EXERCISE DETAILS = Restate word for word the entries below, starting with the line with "stment. For more" and continuing through the line with "of the 47 cases the". Include both of those lines and no others.

EXTRACTED RECORDS =
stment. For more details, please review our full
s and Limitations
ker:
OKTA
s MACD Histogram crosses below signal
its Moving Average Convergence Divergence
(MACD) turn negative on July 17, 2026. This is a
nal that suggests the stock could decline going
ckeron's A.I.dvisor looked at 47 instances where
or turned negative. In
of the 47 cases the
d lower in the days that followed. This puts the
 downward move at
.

...

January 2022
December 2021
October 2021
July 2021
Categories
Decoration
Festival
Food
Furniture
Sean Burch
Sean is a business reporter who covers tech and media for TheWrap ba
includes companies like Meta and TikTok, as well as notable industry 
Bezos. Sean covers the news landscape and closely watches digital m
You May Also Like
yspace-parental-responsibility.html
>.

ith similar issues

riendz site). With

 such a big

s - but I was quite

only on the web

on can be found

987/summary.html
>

SOLUTION =
stment. For more details, please review our full
s and Limitations
ker:
OKTA
s MACD Histogram crosses below signal
its Moving Average Convergence Divergence
(MACD) turn negative on July 17, 2026. This is a
nal that suggests the stock could decline going
ckeron's A.I.dvisor looked at 47 instances where
or turned negative. In
of the 47 cases the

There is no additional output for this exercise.